I had written about Western Union 4 years back and is below. As is painfully clear, it has not worked out as well. Here is some background for why I was interested and some reasons for things not working out well. Background: I was attracted to this stock for it's low asset intensive business (minimal capital requirements) with a leading profitable market share (moat). Needless to say, things have not worked as I first expected. Here is a review. Be sure to read my previous posts on this stock.

1. The unemployment rate is 10% plus which is a damper. The impact on housing and low income occupations are even higher. The money sent to Mexico is mainly from construction industry and that has dried up. I think most headwinds are over in this front.

2. Company retains almost all of it's capital. So it earlier said 15 to 18% growth in eps which would have been ok. But now it has pulled that prediction and does not distribute the capital. Need to check how that capital is spent. The company missed aggressive stock buyback during spring 2009. Caution may be one reason but not necessarily best capital allocation strategy.

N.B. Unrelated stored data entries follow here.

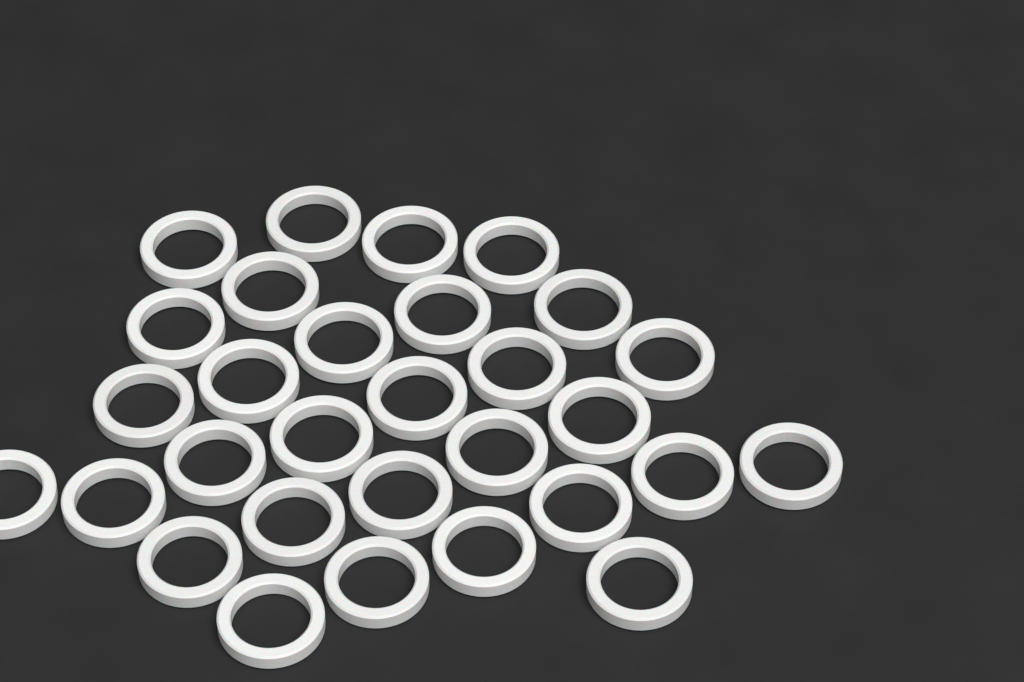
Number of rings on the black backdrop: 30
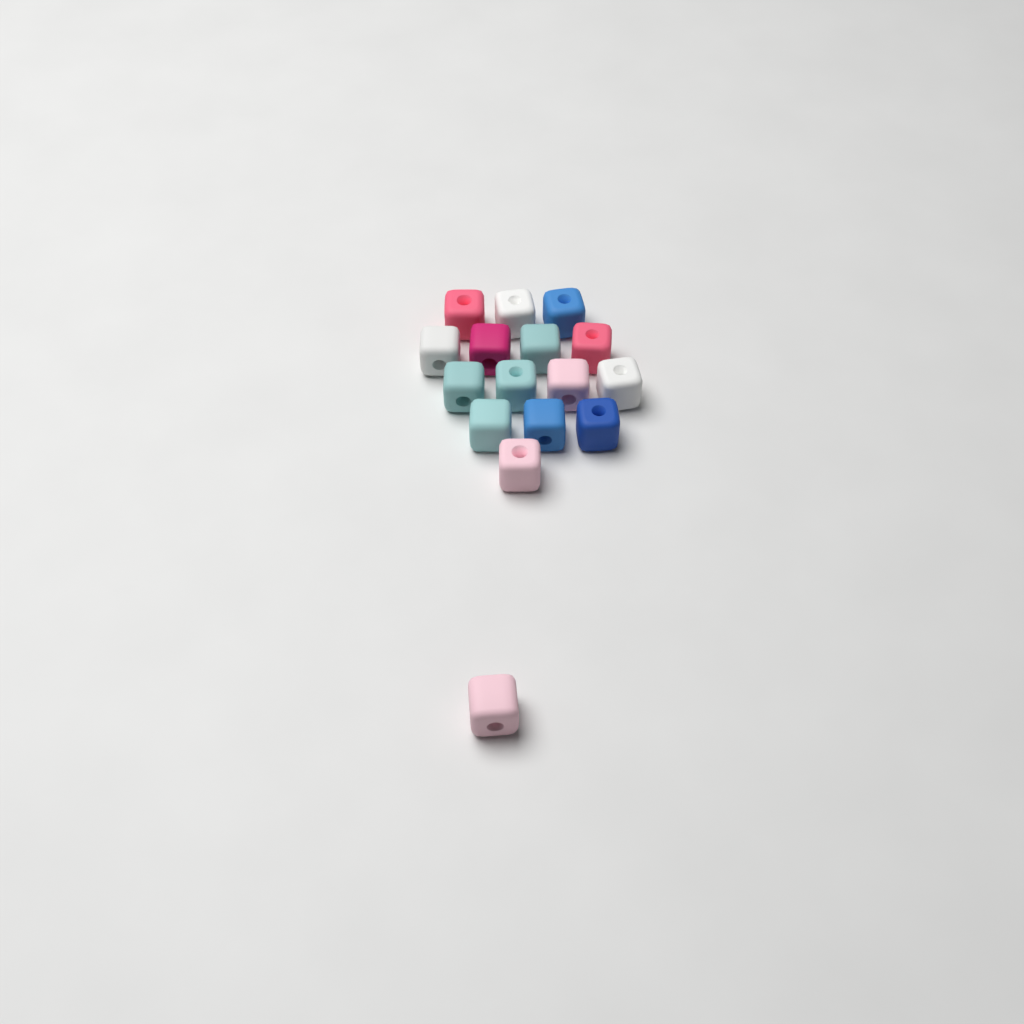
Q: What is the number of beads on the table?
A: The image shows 16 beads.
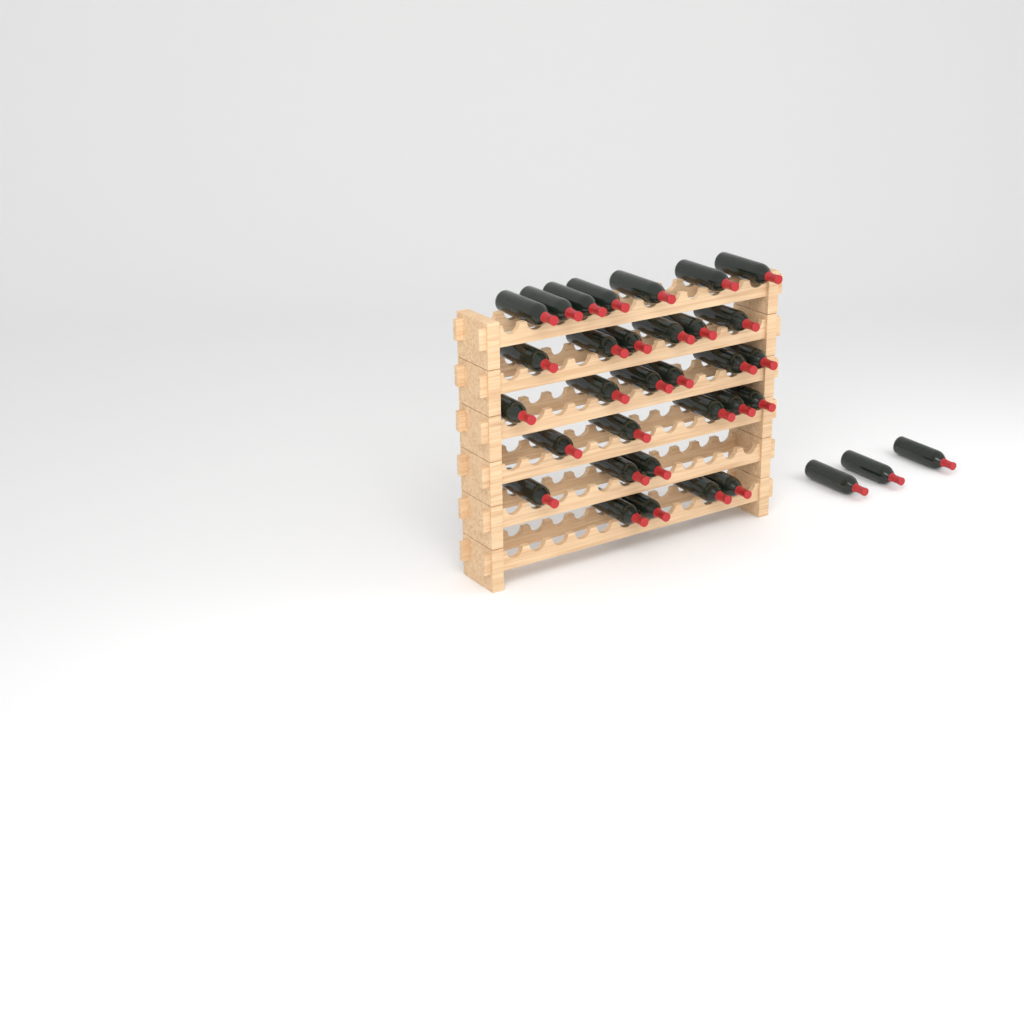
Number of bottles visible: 34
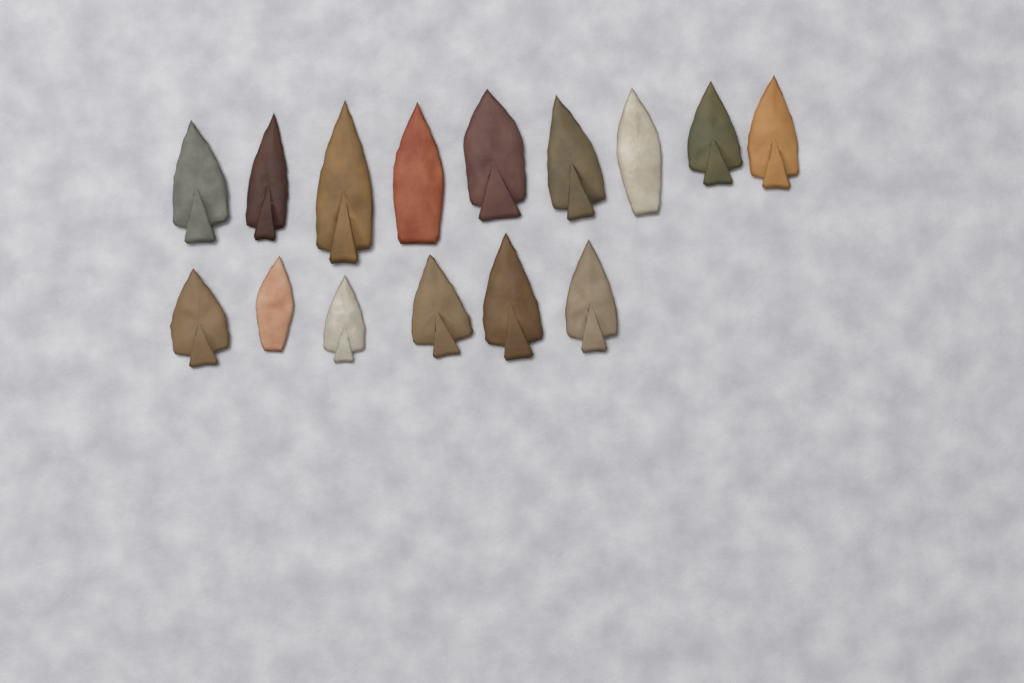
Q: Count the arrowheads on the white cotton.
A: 15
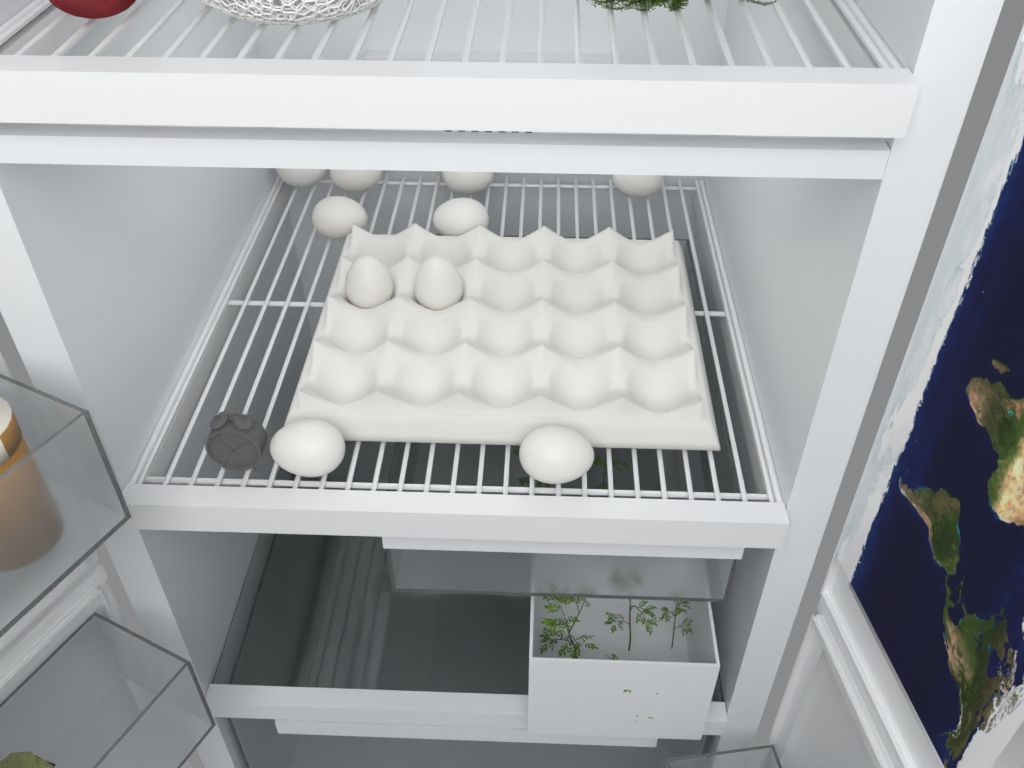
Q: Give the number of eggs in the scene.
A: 10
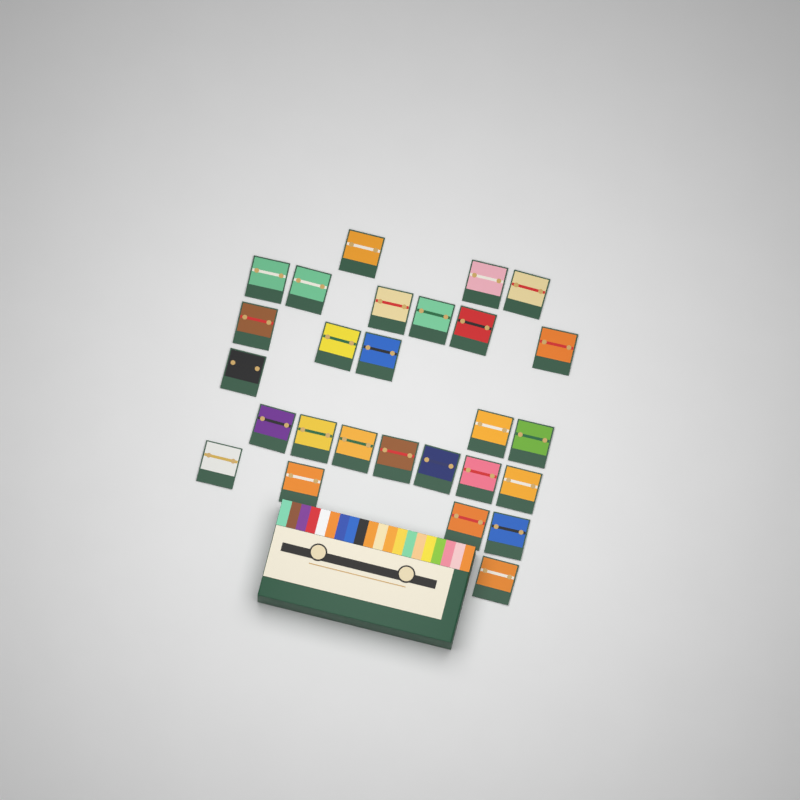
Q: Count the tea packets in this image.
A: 27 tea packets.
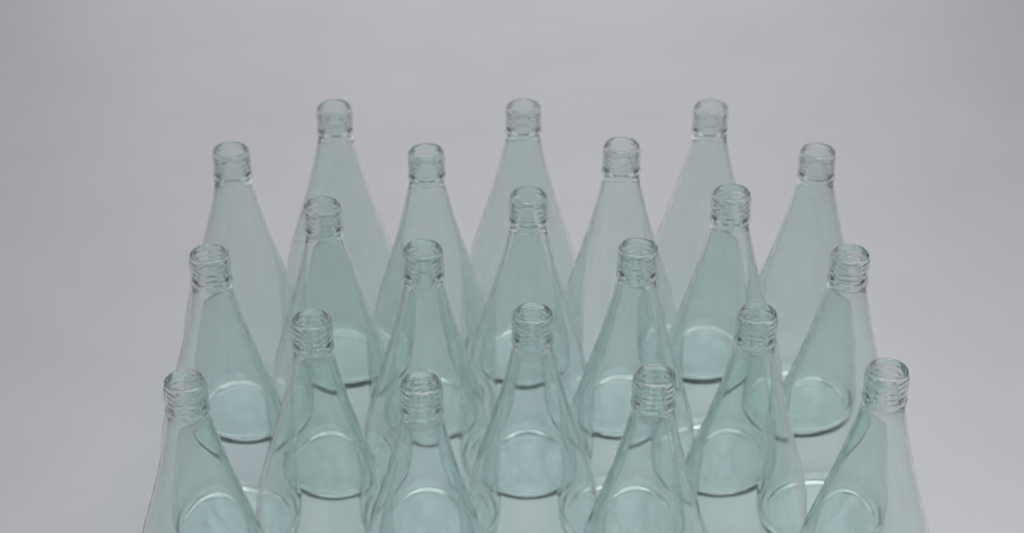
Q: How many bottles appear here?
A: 21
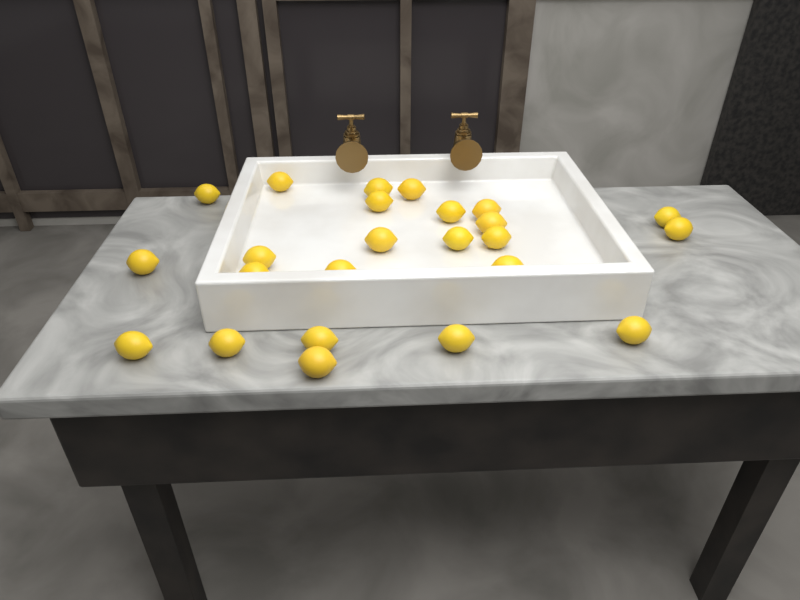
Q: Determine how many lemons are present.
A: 24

3. The company's lower margin in international segment will possibly change with the increase in scale as per investor day in june 2008. Possible reasons for WU not doing well over past few years: 1. Western Union (WU) is constantly reducing prices to capture growth in transactions. This is true even before the recent announcement in 2012 about sustained price decrease or "pricing investment" as the Management calls it in annual report. It is very difficult to sustain ably create earning growth if you have to bring down prices to capture additional transactions. 2. It also points to a deeper issue. Mr. Buffet has said that rising prices for services is the ultimate test of a company's strength and competitive advantage. In the case of WU, it is the reverse. It has to reduce prices to capture growth. It does not show competitive strength. 3. WU's competitor MoneyGram had major missteps during financial crisis. But those missteps were in another line of business and caused significant dilution of stock holders at that time. However, new capital and new owners now are growing the money transfer business within Moneygram. Plus they are capturing new corridors of money transfer every day and this limits WU's advantage of charging premium prices. Further, WU has lost exclusive access to certain agents in Mexico. This causes company to fight for market share by lowering prices. 4. So, whats next? WU will still be a profitable enterprise and be one of two competitors in money transfer business. Unless the overall market size of money transfer increases, it is unlikely there will be much growth based on past 5 years. Company has recently increased dividends and that is a good sign. They are better off doing dividends than share repurchases as they did during early parts of company's life after spin off. Summary: I do not believe market is unfairly punishing the stock price ($14) considering above. The yield is attractive but growth expectations need to be minimal.